Beginning at the line with "PÁGINA EM MANUTENÇÃO" in the records below, return each line up to and including the last, exactly as it stands, but not the pictures.

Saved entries
+===+

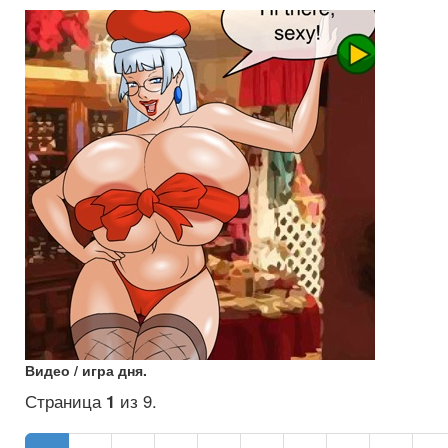
Видео / игра дня.
Страница
1
из 9.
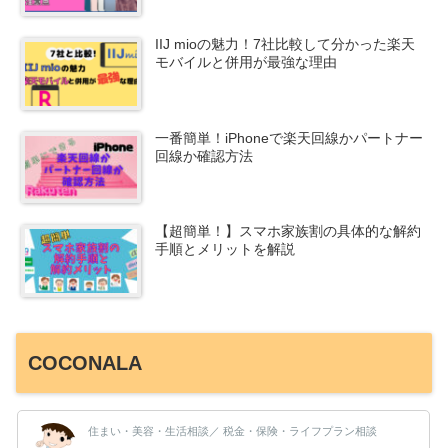
IIJ mioの魅力！7社比較して分かった楽天
モバイルと併用が最強な理由
一番簡単！iPhoneで楽天回線かパートナー
回線か確認方法
【超簡単！】スマホ家族割の具体的な解約
手順とメリットを解説
COCONALA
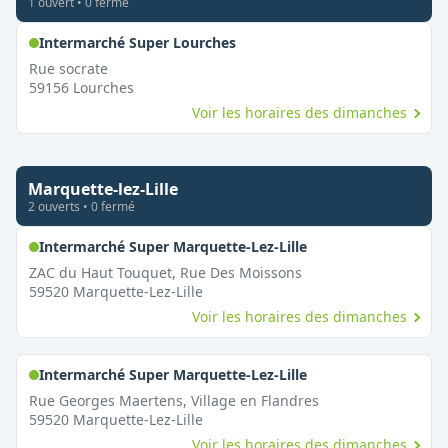
1
ouvert
•
0
fermé
,
Ouvert le dimanche
Intermarché Super Lourches
Rue socrate
59156
Lourches
Voir les horaires des dimanches
Marquette-lez-Lille
2
ouvert
s
•
0
fermé
,
Ouvert le dimanch
Intermarché Super Marquette-Lez-Lille
ZAC du Haut Touquet, Rue Des Moissons
59520
Marquette-Lez-Lille
Voir les horaires des dimanches
,
Ouvert le dimanch
Intermarché Super Marquette-Lez-Lille
Rue Georges Maertens, Village en Flandres
59520
Marquette-Lez-Lille
Voir les horaires des dimanches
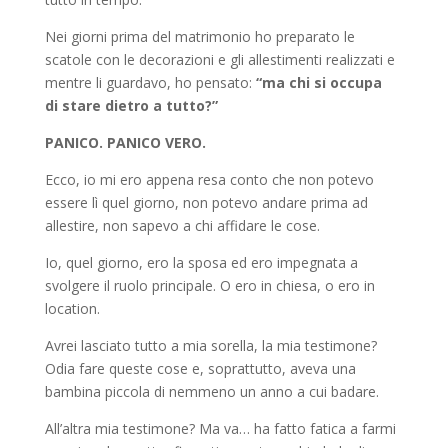
Nei giorni prima del matrimonio ho preparato le
scatole con le decorazioni e gli allestimenti realizzati e
mentre li guardavo, ho pensato:
“ma chi si occupa
di stare dietro a tutto?”
PANICO. PANICO VERO.
Ecco, io mi ero appena resa conto che non potevo
essere lì quel giorno, non potevo andare prima ad
allestire, non sapevo a chi affidare le cose.
Io, quel giorno, ero la sposa ed ero impegnata a
svolgere il ruolo principale. O ero in chiesa, o ero in
location.
Avrei lasciato tutto a mia sorella, la mia testimone?
Odia fare queste cose e, soprattutto, aveva una
bambina piccola di nemmeno un anno a cui badare.
All’altra mia testimone? Ma va… ha fatto fatica a farmi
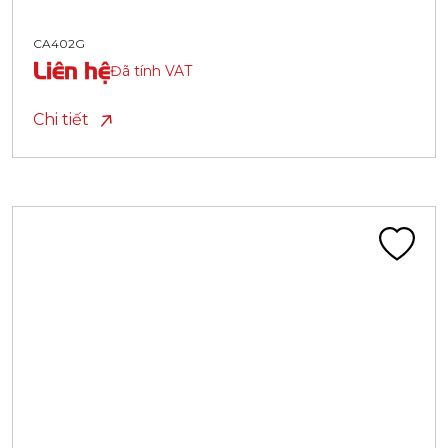
CA402G
Liên hệ
Đã tính VAT
Chi tiết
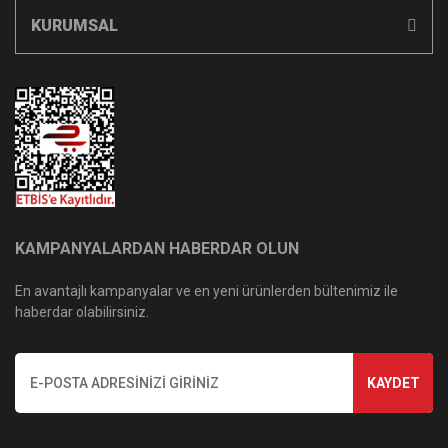
KURUMSAL
KAMPANYALARDAN HABERDAR OLUN
En avantajlı kampanyalar ve en yeni ürünlerden bültenimiz ile
haberdar olabilirsiniz.
KAYDET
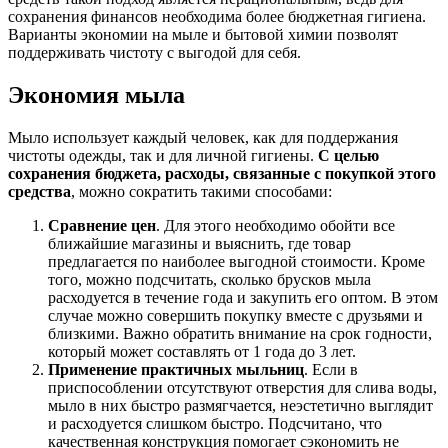
сохранения финансов необходима более бюджетная гигиена.
Варианты экономии на мыле и бытовой химии позволят
поддерживать чистоту с выгодой для себя.
Экономия мыла
Мыло использует каждый человек, как для поддержания
чистоты одежды, так и для личной гигиены.
С целью
сохранения бюджета, расходы, связанные с покупкой этого
средства
, можно сократить такими способами:
Сравнение цен
. Для этого необходимо обойти все
ближайшие магазины и выяснить, где товар
предлагается по наиболее выгодной стоимости. Кроме
того, можно подсчитать, сколько брусков мыла
расходуется в течение года и закупить его оптом. В этом
случае можно совершить покупку вместе с друзьями и
близкими. Важно обратить внимание на срок годности,
который может составлять от 1 года до 3 лет.
Применение практичных мыльниц
. Если в
приспособлении отсутствуют отверстия для слива воды,
мыло в них быстро размягчается, неэстетично выглядит
и расходуется слишком быстро. Подсчитано, что
качественная конструкция помогает сэкономить не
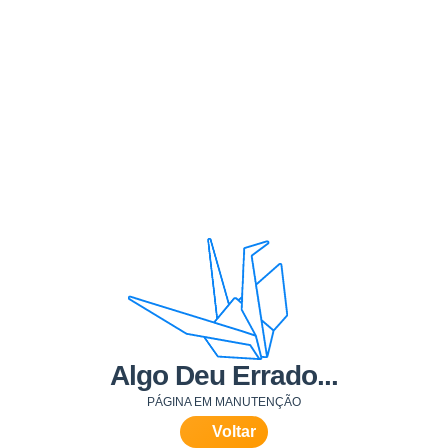
Algo Deu Errado...
PÁGINA EM MANUTENÇÃO
Voltar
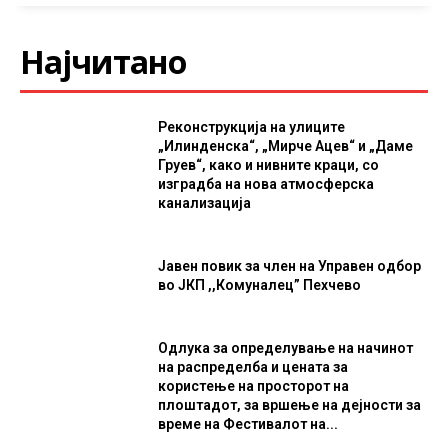
Најчитано
Реконструкција на улиците
„Илинденска“, „Мирче Ацев“ и „Даме
Груев“, како и нивните краци, со
изградба на нова атмосферска
канализација
Јавен повик за член на Управен одбор
во ЈКП ,,Комуналец” Пехчево
Одлука за определување на начинот
на распределба и цената за
користење на просторот на
плоштадот, за вршење на дејности за
време на Фестивалот на...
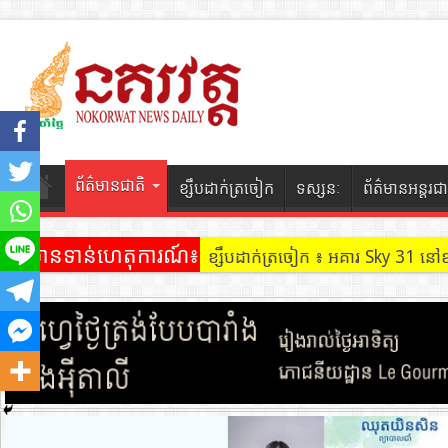
ព័ត៌មានជាតិ
ខ្សឹបដាក់ត្រចៀក
ទស្សនៈ
ព័ត៌មានអន្តរជា
ព័ត៌មានទាន់ហេតុការណ៍៖
ខ្សឹបដាក់ត្រចៀក ៖ អគារ Sky 31 នៅ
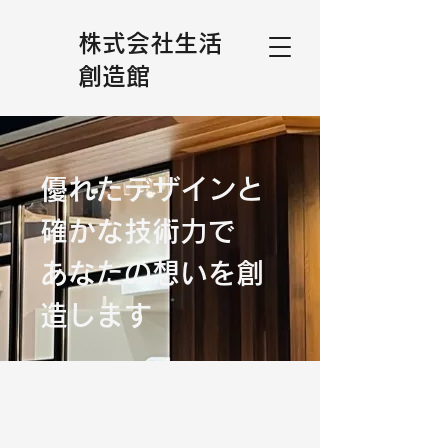
株式会社生活
創造館
優れたデザインと
確かな技術力で
あなたの想いを
創
造します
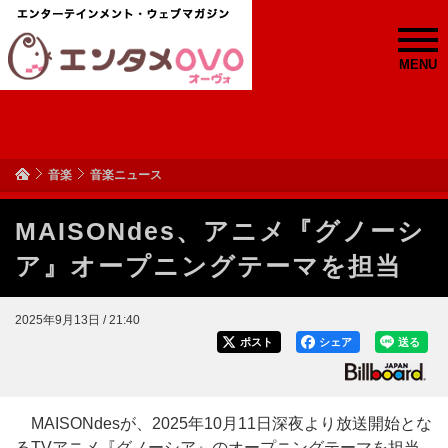
MENU
音楽
音楽ニュース
MAISONdes、アニメ『グノーシ
ア』オープニングテーマを担当
2025年9月13日 / 21:40
ポスト
シェア
送る
MAISONdesが、2025年10月11日深夜より放送開始とな
るTVアニメ『グノーシア』のオープニングテーマを担当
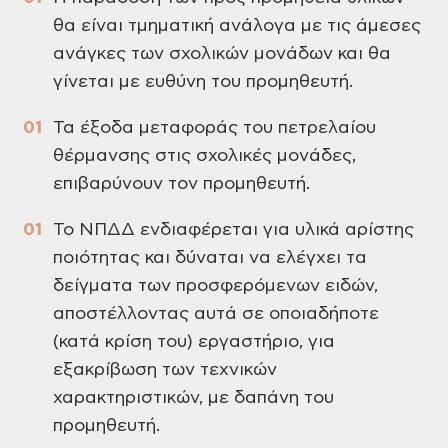
θα είναι τμηματική
ανάλογα με τις άμεσες
ανάγκες των
σχολικών μονάδων και θα
γίνεται με
ευθύνη του προμηθευτή.
Τα έξοδα μεταφοράς του
πετρελαίου
θέρμανσης στις σχολικές
μονάδες,
επιβαρύνουν τον προμηθευτή.
Το ΝΠΔΔ ενδιαφέρεται για
υλικά αρίστης
ποιότητας και δύναται
να ελέγχει τα
δείγματα των προσφερόμενων
ειδών,
αποστέλλοντας αυτά σε οποιαδήποτε
(κατά κρίση του) εργαστήριο, για
εξακρίβωση
των τεχνικών
χαρακτηριστικών, με δαπάνη
του
προμηθευτή.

+===+

-- SOLVED EXERCISE --
PÁGINA EM MANUTENÇÃO
Voltar
Најчитано
Реконструкција на улиците
„Илинденска“, „Мирче Ацев“ и „Даме
Груев“, како и нивните краци, со
изградба на нова атмосферска
канализација
Јавен повик за член на Управен одбор
во ЈКП ,,Комуналец” Пехчево
Одлука за определување на начинот
на распределба и цената за
користење на просторот на
плоштадот, за вршење на дејности за
време на Фестивалот на...
ព័ត៌មានជាតិ
ខ្សឹបដាក់ត្រចៀក
ទស្សនៈ
ព័ត៌មានអន្តរជា
ព័ត៌មានទាន់ហេតុការណ៍៖
ខ្សឹបដាក់ត្រចៀក ៖ អគារ Sky 31 នៅ
株式会社生活
創造館
優れたデザインと
確かな技術力で
あなたの想いを
創
造します
MENU
音楽
音楽ニュース
MAISONdes、アニメ『グノーシ
ア』オープニングテーマを担当
2025年9月13日 / 21:40
ポスト
シェア
送る
MAISONdesが、2025年10月11日深夜より放送開始とな
るTVアニメ『グノーシア』のオープニングテーマを担当
θα είναι τμηματική
ανάλογα με τις άμεσες
ανάγκες των
σχολικών μονάδων και θα
γίνεται με
ευθύνη του προμηθευτή.
Τα έξοδα μεταφοράς του
πετρελαίου
θέρμανσης στις σχολικές
μονάδες,
επιβαρύνουν τον προμηθευτή.
Το ΝΠΔΔ ενδιαφέρεται για
υλικά αρίστης
ποιότητας και δύναται
να ελέγχει τα
δείγματα των προσφερόμενων
ειδών,
αποστέλλοντας αυτά σε οποιαδήποτε
(κατά κρίση του) εργαστήριο, για
εξακρίβωση
των τεχνικών
χαρακτηριστικών, με δαπάνη
του
προμηθευτή.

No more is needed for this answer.